The summary facts are set out below:

  • CRNZ is a wholly owned subsidiary of CRAU, an Australian company.
  • CRNZ operates retail stores in New Zealand, primarily selling clothing.
  • There is a commercial arrangement between CRNZ and CRAU, whereby CRNZ makes a payment to CRAU that relates to a comprehensive bundle of intellectual property governing aspects of CRNZ’s retail operations (i.e., shop layout, design and marketing).
  • Under the above arrangement, if CRNZ net profit exceeds the routine return, 75% of the excess is returned to CRAU as a royalty payment.
  • Between 2015 and 2018, CRNZ did not include these payments in the customs value of the goods imported when self-assessing their customs duties.

Customs Appeal Authority - 2022

The Customs Appeal Authority (the Authority) accepted that in order to determine which payments made by CRNZ reflected the true value of the goods (and therefore what the customs value of the goods should be), each category of payment under the commercial arrangement between CRNZ and CRAU needs to be considered separately. In assessing the nature of the payments, the Authority also considered how those payments were quantified.

The Authority ultimately found that the price paid by CRAU to CRNZ for the actual goods were set by a transfer pricing regime, and therefore satisfied the obligation to calculate and pay the value received at an arm’s-length. The Authority also found that there was ‘no quantifiable nexus’ between the value of the royalty payments and the cost or value of the imported goods.
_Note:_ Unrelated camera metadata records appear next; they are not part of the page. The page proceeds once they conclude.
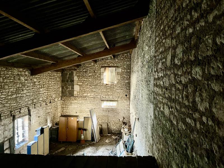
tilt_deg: -2.3
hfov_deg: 67.3
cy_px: 84
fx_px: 168
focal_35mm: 26
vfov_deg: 53.1
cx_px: 112
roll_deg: -0.1
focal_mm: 5.1
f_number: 1.6
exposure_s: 1/30
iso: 1000
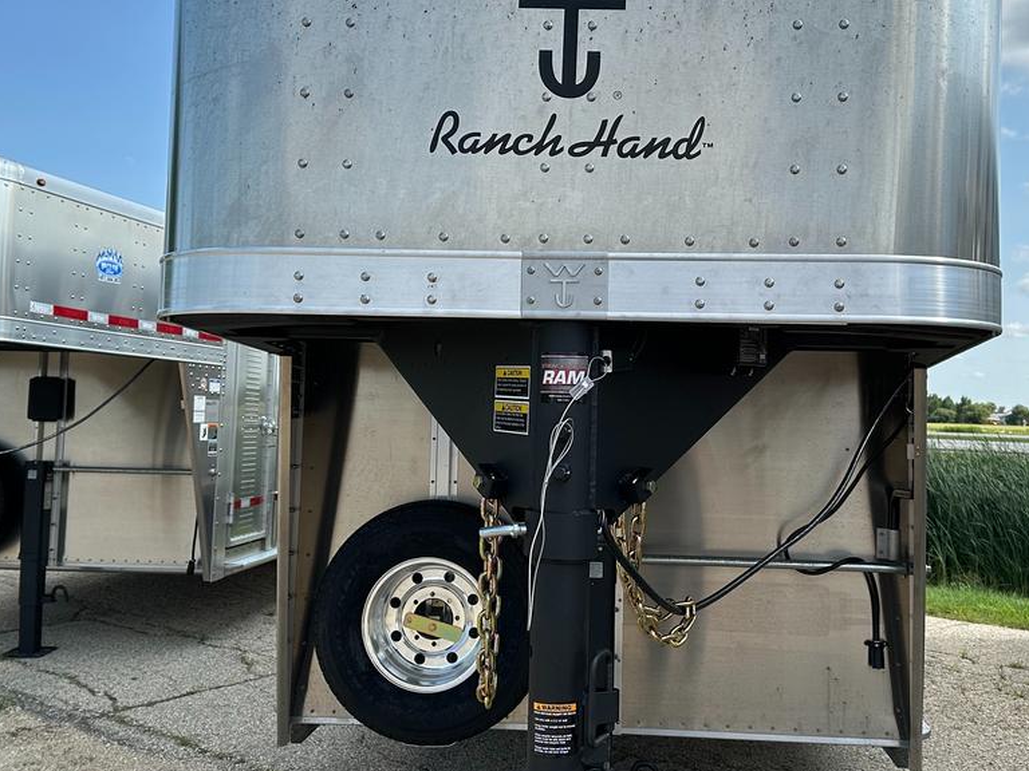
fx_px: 1189
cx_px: 551
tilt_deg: +4.1
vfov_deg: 35.9
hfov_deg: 46.8
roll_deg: -1.5
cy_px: 341
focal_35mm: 40
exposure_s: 1/4184
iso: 80
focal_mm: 6.86
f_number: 1.78
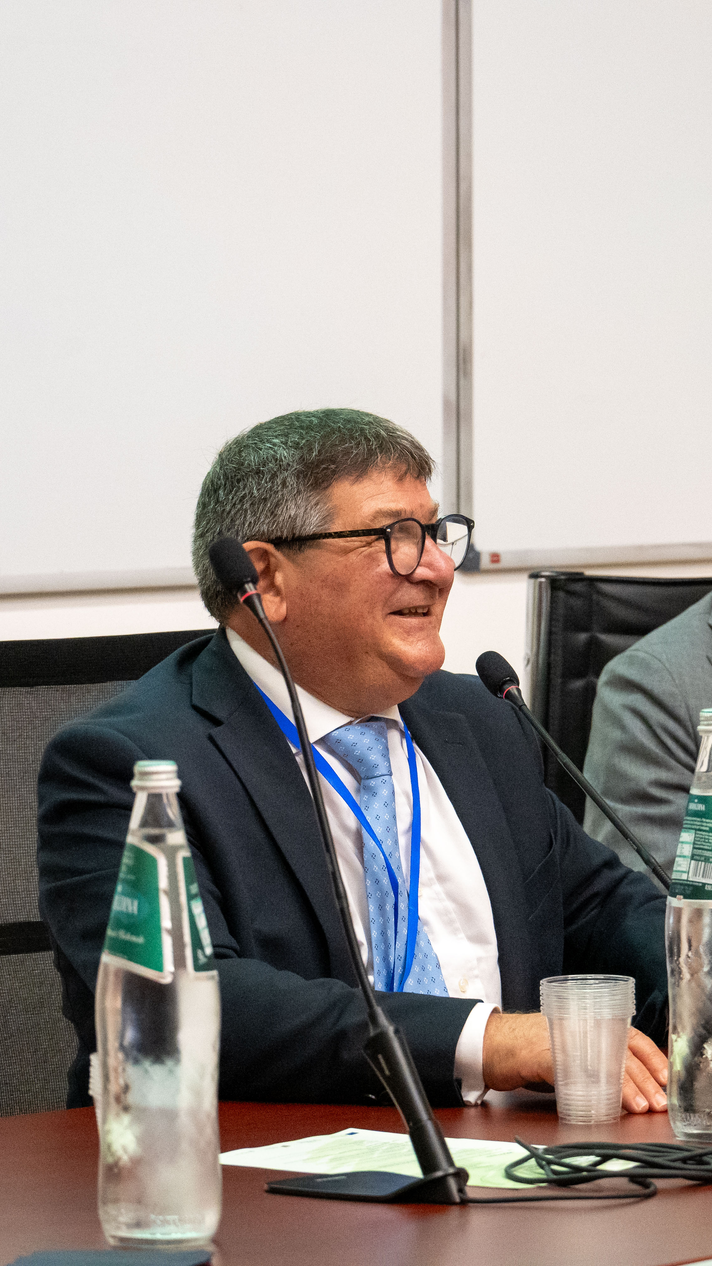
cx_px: 548
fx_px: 6075
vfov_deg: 11.9
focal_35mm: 181
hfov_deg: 6.7
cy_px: 633
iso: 11400
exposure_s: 1/160
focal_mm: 115
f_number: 6.7
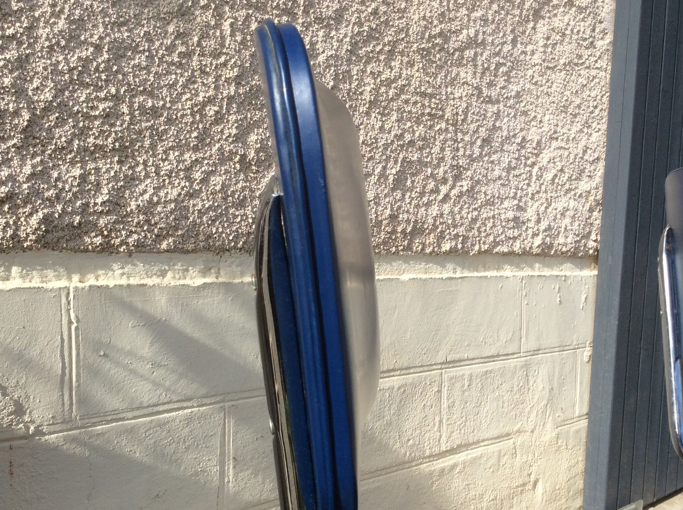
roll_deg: -0.4
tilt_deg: -4.9
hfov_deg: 45.6
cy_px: 315
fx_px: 808
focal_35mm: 41
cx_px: 269
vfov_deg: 34.9
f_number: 2.4
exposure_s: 1/937
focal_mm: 3.3
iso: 32
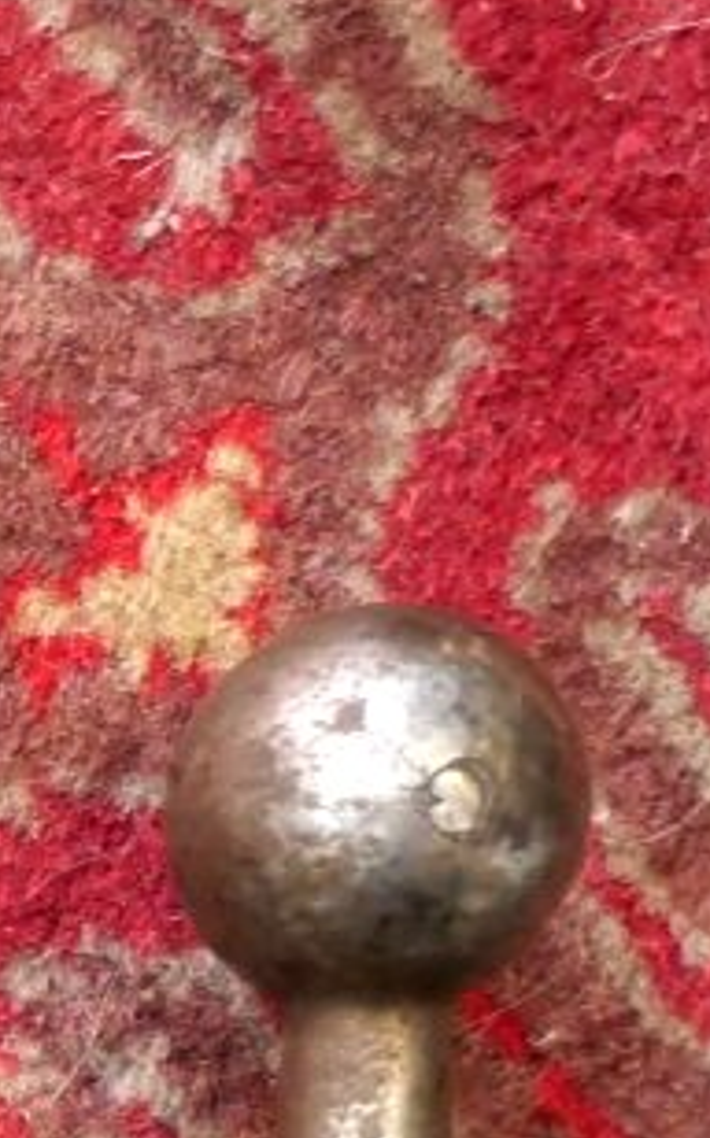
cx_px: -1254
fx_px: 3846
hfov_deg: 9.0
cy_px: 1589
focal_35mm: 124
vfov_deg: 15.8
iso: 1600
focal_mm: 15
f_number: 3.7
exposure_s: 1/60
Accordingly, the Authority concluded that the royalty payments were a form of post-importation profit sharing, unconnected to the ‘true value’ of the goods, and therefore, they should be excluded from the customs value.

The decision was not accepted by New Zealand Customs and the matter was appealed to the High Court.

High Court - 2024

The High Court considered the key point in the case to be whether the three prior Court of Appeal decisions (Adidas New Zealand, Avon Cosmetics and Nike) adequately resemble the facts of the present case. Upon analysing these decisions, the High Court noted the decision was a ‘finely balanced one’, but ultimately ruled that the Authority adopted the incorrect test.

The High Court concluded that the royalty payments are within the scope of the ‘true value’ of the imported goods and therefore CRNZ’s customs value should be adjusted to include the royalty payments. Four reasons for the decision were given:

  1. The reality of the contractual arrangements between CRNZ and CRAU did not support clear separation between the royalty payments and the goods themselves;
  2. Even if relying on the facts found by the Authority, the application of the three Court of Appeal decisions would indicate that the royalty payments should be considered part of the ‘true value’ of the imported goods;
  3. Including the royalty payments as part of the ‘true value’ of the imported goods is consistent with the legislative purpose of the Customs and Excise Act 2018; and
  4. Allowing the exclusion of some royalty/licensing payments would invite others to draft similar agreements/contracts to reduce customs duties, creating further uncertainty.